• _DATA PROVIDED_
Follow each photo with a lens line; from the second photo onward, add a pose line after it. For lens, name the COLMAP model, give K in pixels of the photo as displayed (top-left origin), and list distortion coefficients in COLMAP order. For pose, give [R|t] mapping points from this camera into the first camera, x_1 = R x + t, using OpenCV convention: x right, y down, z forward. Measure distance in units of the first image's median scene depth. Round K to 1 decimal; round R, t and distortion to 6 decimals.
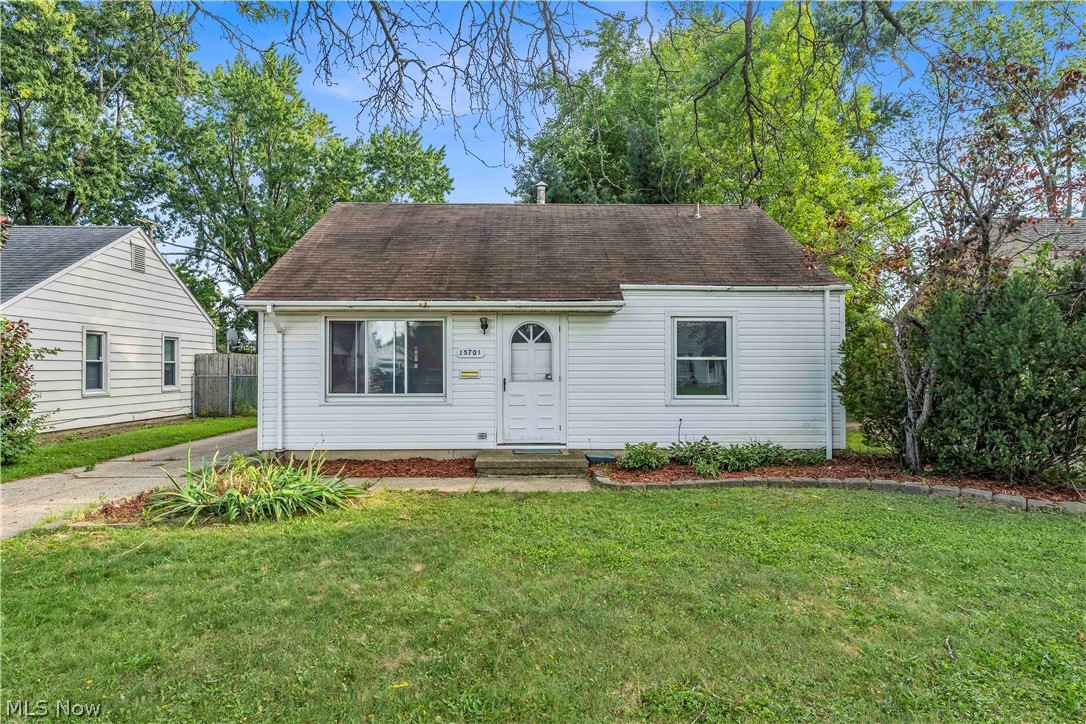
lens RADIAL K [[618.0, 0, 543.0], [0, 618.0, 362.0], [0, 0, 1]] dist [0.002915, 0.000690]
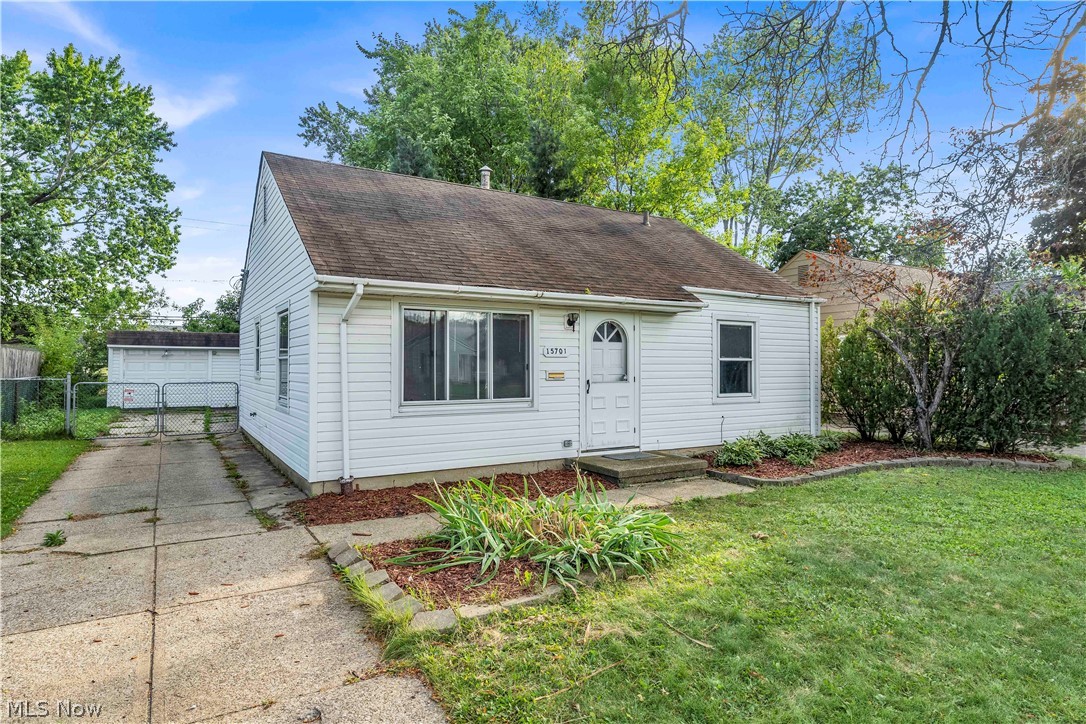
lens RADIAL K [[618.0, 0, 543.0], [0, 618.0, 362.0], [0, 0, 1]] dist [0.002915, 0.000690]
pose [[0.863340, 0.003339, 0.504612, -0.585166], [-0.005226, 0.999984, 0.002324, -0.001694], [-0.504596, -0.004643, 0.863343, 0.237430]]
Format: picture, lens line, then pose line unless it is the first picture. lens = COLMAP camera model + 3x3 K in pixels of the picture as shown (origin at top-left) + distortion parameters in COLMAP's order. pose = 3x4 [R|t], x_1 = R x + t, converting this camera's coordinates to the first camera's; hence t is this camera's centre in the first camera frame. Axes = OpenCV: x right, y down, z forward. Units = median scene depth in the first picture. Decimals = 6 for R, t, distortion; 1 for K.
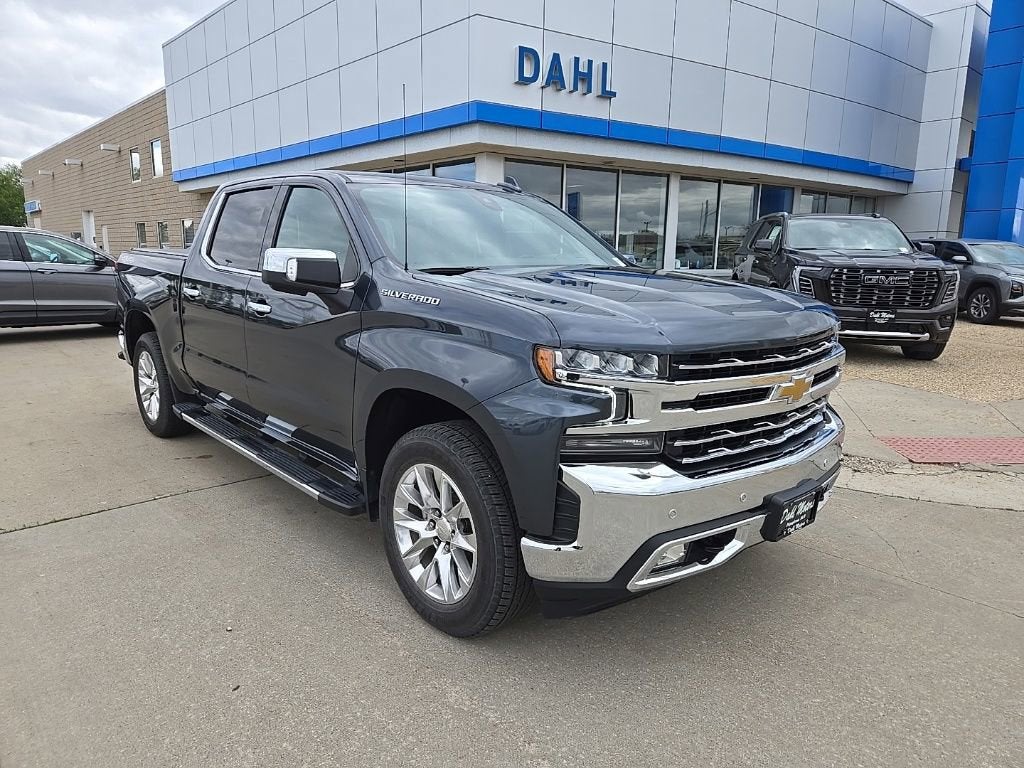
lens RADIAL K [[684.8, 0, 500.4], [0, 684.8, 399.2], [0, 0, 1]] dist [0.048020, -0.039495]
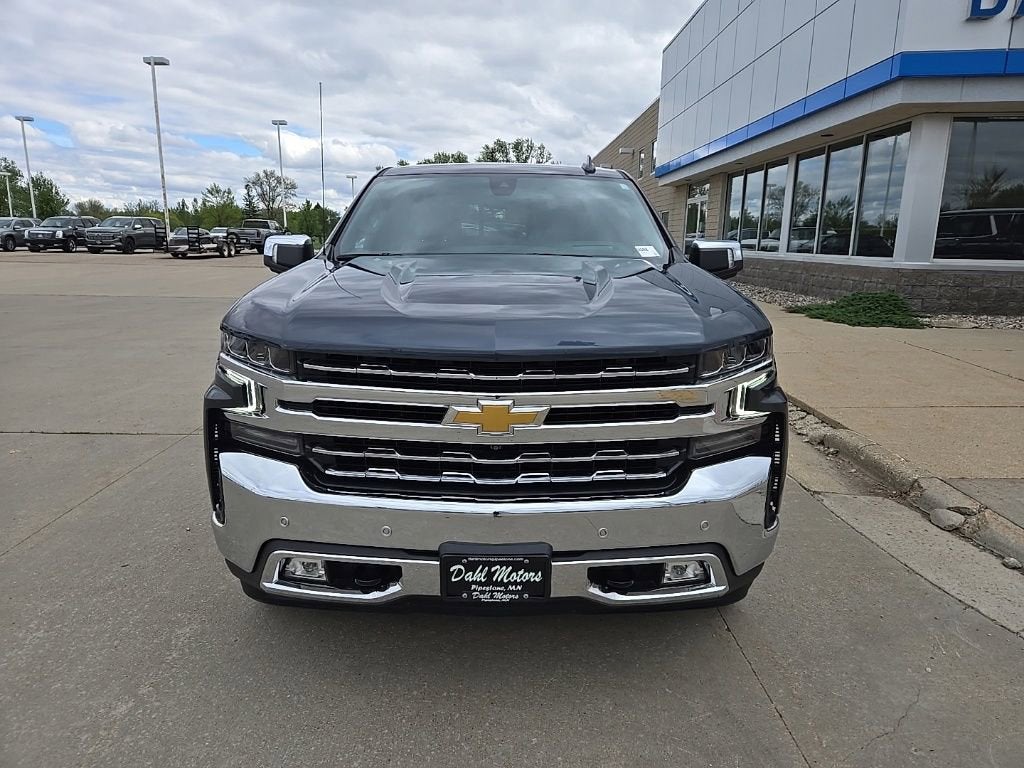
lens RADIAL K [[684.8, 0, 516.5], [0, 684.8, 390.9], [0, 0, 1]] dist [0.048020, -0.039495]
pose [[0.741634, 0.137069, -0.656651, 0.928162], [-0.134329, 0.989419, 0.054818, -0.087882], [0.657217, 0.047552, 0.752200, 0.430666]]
--
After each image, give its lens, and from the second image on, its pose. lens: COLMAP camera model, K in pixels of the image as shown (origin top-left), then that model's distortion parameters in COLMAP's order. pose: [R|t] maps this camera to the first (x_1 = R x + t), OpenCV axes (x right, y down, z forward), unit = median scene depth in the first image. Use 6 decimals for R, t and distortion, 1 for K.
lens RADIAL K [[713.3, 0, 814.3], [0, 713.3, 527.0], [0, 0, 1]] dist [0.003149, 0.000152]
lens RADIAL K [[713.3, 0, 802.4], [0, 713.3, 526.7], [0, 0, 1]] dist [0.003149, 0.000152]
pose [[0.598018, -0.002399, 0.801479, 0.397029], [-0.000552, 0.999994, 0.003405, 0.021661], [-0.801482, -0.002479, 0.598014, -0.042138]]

• _DIRECTIONS_
Switch "Format" to "Layout" in the stretch from the line containing "Follow each photo" through the line containing "0.047552, 0.752200, 0.430666]]", and write out those lines again with nothing else changed. Leave the pictures out of your answer.

• _ANSWER FOR THIS EXERCISE_
Follow each photo with a lens line; from the second photo onward, add a pose line after it. For lens, name the COLMAP model, give K in pixels of the photo as displayed (top-left origin), and list distortion coefficients in COLMAP order. For pose, give [R|t] mapping points from this camera into the first camera, x_1 = R x + t, using OpenCV convention: x right, y down, z forward. Measure distance in units of the first image's median scene depth. Round K to 1 decimal; round R, t and distortion to 6 decimals.
lens RADIAL K [[618.0, 0, 543.0], [0, 618.0, 362.0], [0, 0, 1]] dist [0.002915, 0.000690]
lens RADIAL K [[618.0, 0, 543.0], [0, 618.0, 362.0], [0, 0, 1]] dist [0.002915, 0.000690]
pose [[0.863340, 0.003339, 0.504612, -0.585166], [-0.005226, 0.999984, 0.002324, -0.001694], [-0.504596, -0.004643, 0.863343, 0.237430]]
Layout: picture, lens line, then pose line unless it is the first picture. lens = COLMAP camera model + 3x3 K in pixels of the picture as shown (origin at top-left) + distortion parameters in COLMAP's order. pose = 3x4 [R|t], x_1 = R x + t, converting this camera's coordinates to the first camera's; hence t is this camera's centre in the first camera frame. Axes = OpenCV: x right, y down, z forward. Units = median scene depth in the first picture. Decimals = 6 for R, t, distortion; 1 for K.
lens RADIAL K [[684.8, 0, 500.4], [0, 684.8, 399.2], [0, 0, 1]] dist [0.048020, -0.039495]
lens RADIAL K [[684.8, 0, 516.5], [0, 684.8, 390.9], [0, 0, 1]] dist [0.048020, -0.039495]
pose [[0.741634, 0.137069, -0.656651, 0.928162], [-0.134329, 0.989419, 0.054818, -0.087882], [0.657217, 0.047552, 0.752200, 0.430666]]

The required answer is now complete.